Energy issues aren’t expected to be resolved soon. About 90% of the island is without power, according to a report this week. The government is hopeful it will have electricity completely restored by March — 5 months from now. Utility workers and the Army Corps of Engineers worked to install generators for medical facilities and restore power to 36 hospitals this week.
There’s also expressed concern for damages to Puerto Rico’s manufacturing service. In a statement earlier this week, US Food and Drug Administration commissioner Scott Gottlieb noted the significance of pharmaceutical product possibly affected on the island.
“According to data from the Bureau of Economic Analysis, the pharmaceutical products manufactured in Puerto Rico make up nearly 10 percent of all drugs consumed by Americans,” Gottlieb said. “And that doesn’t even account for medical devices. Puerto Rico is vital to the health and wellbeing of all Americans.”
Responders are racing against a clock now. Chronic disease patients in need of frequent and advanced therapy — such as those diagnosed with Hepatitis C, HIV, or tuberculosis — are in need of a stable public health system, Zahn said.
He also noted leptospirosis, a bacterial condition spread through infected animal urine which has now been diagnosed in 10 Puerto Rico patients, and is responsible for 4 deaths.

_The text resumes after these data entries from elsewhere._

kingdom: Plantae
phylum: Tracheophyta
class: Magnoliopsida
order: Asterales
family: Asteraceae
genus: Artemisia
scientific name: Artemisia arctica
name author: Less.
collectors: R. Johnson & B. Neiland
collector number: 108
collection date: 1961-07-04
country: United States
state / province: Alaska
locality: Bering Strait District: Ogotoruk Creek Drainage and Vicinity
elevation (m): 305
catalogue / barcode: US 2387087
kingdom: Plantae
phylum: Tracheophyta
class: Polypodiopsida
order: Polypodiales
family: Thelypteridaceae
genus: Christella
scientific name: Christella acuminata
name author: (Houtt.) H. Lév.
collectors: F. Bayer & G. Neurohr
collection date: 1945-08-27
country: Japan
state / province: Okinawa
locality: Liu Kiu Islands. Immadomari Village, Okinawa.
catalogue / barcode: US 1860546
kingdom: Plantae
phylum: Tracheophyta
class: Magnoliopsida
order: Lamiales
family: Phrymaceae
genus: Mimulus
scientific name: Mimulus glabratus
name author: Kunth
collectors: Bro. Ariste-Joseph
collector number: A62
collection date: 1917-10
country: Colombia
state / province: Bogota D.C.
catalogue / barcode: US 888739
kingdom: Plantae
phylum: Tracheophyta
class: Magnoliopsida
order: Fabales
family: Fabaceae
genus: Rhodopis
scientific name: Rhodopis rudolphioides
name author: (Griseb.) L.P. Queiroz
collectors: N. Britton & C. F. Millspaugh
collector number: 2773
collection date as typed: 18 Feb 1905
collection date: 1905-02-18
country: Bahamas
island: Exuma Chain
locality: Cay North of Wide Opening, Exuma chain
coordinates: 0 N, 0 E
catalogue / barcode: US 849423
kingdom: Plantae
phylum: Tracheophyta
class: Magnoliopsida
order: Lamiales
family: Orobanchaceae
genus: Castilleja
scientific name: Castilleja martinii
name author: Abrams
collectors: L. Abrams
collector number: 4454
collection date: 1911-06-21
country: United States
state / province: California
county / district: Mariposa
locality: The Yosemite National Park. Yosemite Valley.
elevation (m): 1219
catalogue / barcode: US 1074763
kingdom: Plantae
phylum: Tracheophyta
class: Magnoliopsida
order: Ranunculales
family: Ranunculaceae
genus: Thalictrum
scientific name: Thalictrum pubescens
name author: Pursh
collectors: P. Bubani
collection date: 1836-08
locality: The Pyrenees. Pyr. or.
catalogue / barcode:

The disease is commonly associated with flooding events in warm climates, Zahn said, and people without access to safe drinking water are at great risk.
“It appears as flu-like, initially, but it can become serious and lead to kidney or liver failure,” Zahn said. “The immediate concern is unusual infections like that.”
There’s also concern for gastrointestinal infections being spread via unsecure food and water, Zahn said, as well as vector-borne illnesses such as Zika virus. The longer health infrastructure remains disrupted, the more public health issues will arise.
"People are concerned with mosquito-borne illnesses,” Zahn said. “If time goes on and public health systems cannot conduct proper mosquito abatement, there’s reason for concern.”
In a letter dated October 11, IDSA president Paul Auwaerter, MD, FIDSA, expressed support for an immediate federal infusion of emergency funding for essential medicines and healthcare supplies. Auwaerter noted that health workers in affected areas are “bracing for potential infectious disease outbreaks.”
“Ensuring that basic needs are met including access to clean water, safe food and sanitation as essential for infection control,” Auwaerter wrote.
Zahn agreed with the notion that residents outside of affected sites may misinterpret the priority of donated supplies — that they may not realize bottles of water, packaged food, and other essential materials are necessary to avoid health disasters. Like the stages of risks following disaster, getting these supplies is one of the stages to recovery.
Unfortunately, it’s a very early stage.
“Whenever you have shelters set up, you want to make sure people have adequate access to safe food and water supplies, and adequate access to bathrooms,” Zahn said. “Trying to restore those becomes Job One, then you move on to restoring that infrastructure.”